Maximum Sum Obtained of Any Permutation uses the following concepts: Array, Greedy, Sorting, Prefix Sum. The recommended patterns to study are: Greedy, Sorting, Prefix Sum.

What are the interview tips for Maximum Sum Obtained of Any Permutation?

Always think about how to optimize your solution instead of brute-forcing. Understand the problem constraints and how they affect your approach. Practice explaining your thought process clearly, as communication is key in interviews.

What are common mistakes when solving Maximum Sum Obtained of Any Permutation?

Failing to account for the frequency of index access in requests.

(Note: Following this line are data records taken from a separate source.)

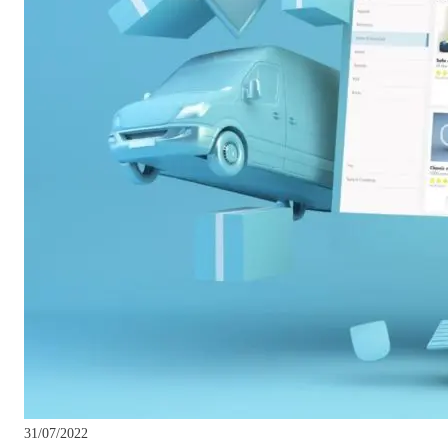
31/07/2022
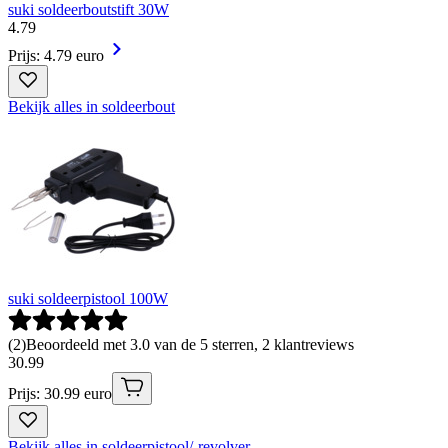
suki soldeerboutstift 30W
4
.
79
Prijs: 4.79 euro
Bekijk alles in soldeerbout
suki soldeerpistool 100W
(
2
)
Beoordeeld met 3.0 van de 5 sterren, 2 klantreviews
30
.
99
Prijs: 30.99 euro
Bekijk alles in soldeerpistool/-revolver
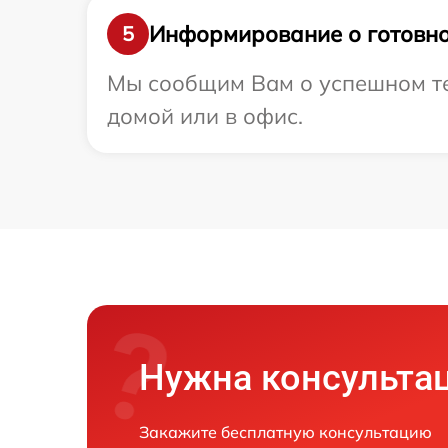
Информирование о готовно
5
Мы сообщим Вам о успешном тес
домой или в офис.
Нужна консульта
Закажите бесплатную консультацию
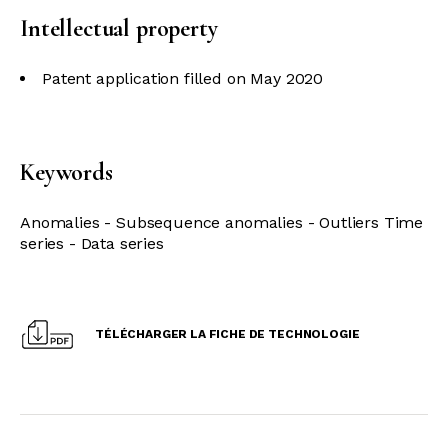
Intellectual property
Patent application filled on May 2020
Keywords
Anomalies - Subsequence anomalies - Outliers Time
series - Data series
TÉLÉCHARGER LA FICHE DE TECHNOLOGIE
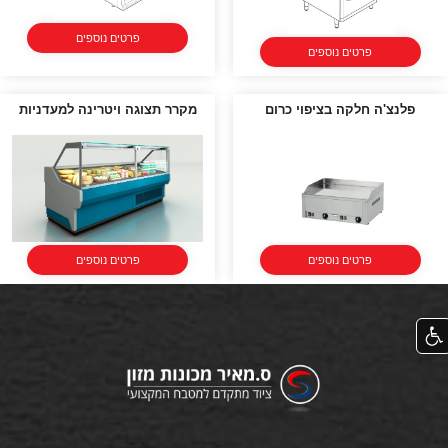
פרטים נוספים
פרטים נוספים
פלנצ'ה חלקה בציפוי כרום
מקרר תצוגה ויטרינה למעדניות
פרטים נוספים
פרטים נוספים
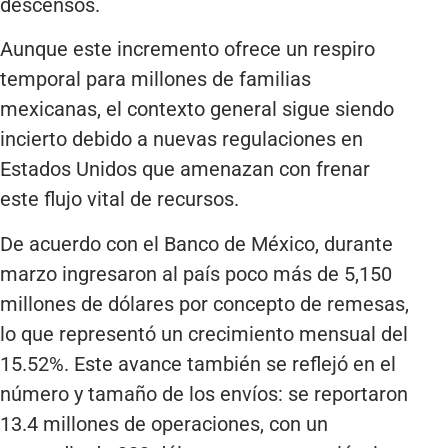
descensos.
Aunque este incremento ofrece un respiro
temporal para millones de familias
mexicanas, el contexto general sigue siendo
incierto debido a nuevas regulaciones en
Estados Unidos que amenazan con frenar
este flujo vital de recursos.
De acuerdo con el Banco de México, durante
marzo ingresaron al país poco más de 5,150
millones de dólares por concepto de remesas,
lo que representó un crecimiento mensual del
15.52%. Este avance también se reflejó en el
número y tamaño de los envíos: se reportaron
13.4 millones de operaciones, con un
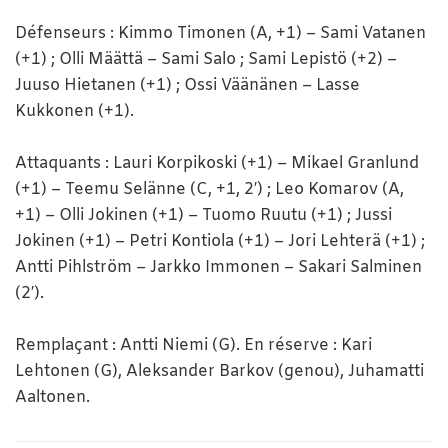
Défenseurs : Kimmo Timonen (A, +1) – Sami Vatanen
(+1) ; Olli Määttä – Sami Salo ; Sami Lepistö (+2) –
Juuso Hietanen (+1) ; Ossi Väänänen – Lasse
Kukkonen (+1).
Attaquants : Lauri Korpikoski (+1) – Mikael Granlund
(+1) – Teemu Selänne (C, +1, 2′) ; Leo Komarov (A,
+1) – Olli Jokinen (+1) – Tuomo Ruutu (+1) ; Jussi
Jokinen (+1) – Petri Kontiola (+1) – Jori Lehterä (+1) ;
Antti Pihlström – Jarkko Immonen – Sakari Salminen
(2′).
Remplaçant : Antti Niemi (G). En réserve : Kari
Lehtonen (G), Aleksander Barkov (genou), Juhamatti
Aaltonen.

Not sorting the arrays before calculating the final sum.

#1589

Maximum Sum Obtained of Any Permutation

Medium

ArrayGreedySortingPrefix SumGreedySortingPrefix Sum

LeetCode ↗

Approaches

Brute ForceOptimal

Complexity Comparison

	Brute Force	Optimal Solution★
Time	O(n!)	O(n log n)
Space	O(n)	O(n)

💡

Intuition

Time O(n log n)Space O(n)

The optimal approach focuses on understanding the frequency of each index in the requests. By sorting `nums` in descending order and assigning larger values to indices that are accessed more frequently, we maximize the total sum efficiently.

⚙️

Algorithm

5 steps

1Step 1: Create a frequency array to count how many times each index is included in the requests.
2Step 2: For each request, increment the frequency for the start index and decrement after the end index to mark the range.
3Step 3: Compute the prefix sum of the frequency array to get the actual counts for each index.
4Step 4: Sort the frequency array and the `nums` array in descending order.
5Step 5: Multiply the sorted values together and sum them up to get the maximum total sum.

solution.py19 lines

1# Full working Python code
2import numpy as np
3
4MOD = 10**9 + 7
5
6def maxSum(nums, requests):
7    n = len(nums)
8    freq = [0] * (n + 1)
9    for start, end in requests:
10        freq[start] += 1
11        if end + 1 < n:
12            freq[end + 1] -= 1
13    for i in range(1, n):
14        freq[i] += freq[i - 1]
15    freq = freq[:-1]  # Remove the last extra element
16    nums.sort(reverse=True)
17    freq.sort(reverse=True)
18    max_sum = sum(f * n for f, n in zip(freq, nums)) % MOD
19    return max_sum

ℹ

Complexity note: The time complexity is O(n log n) due to the sorting of the frequency and nums arrays. The space complexity is O(n) for the frequency array.

1Higher frequency indices should be paired with larger values to maximize the sum.
2Using a frequency array allows us to efficiently calculate the contribution of each index.

Solutions and explanations are original Tejav content. Problem titles © LeetCode — use the LeetCode button above for the full problem statement.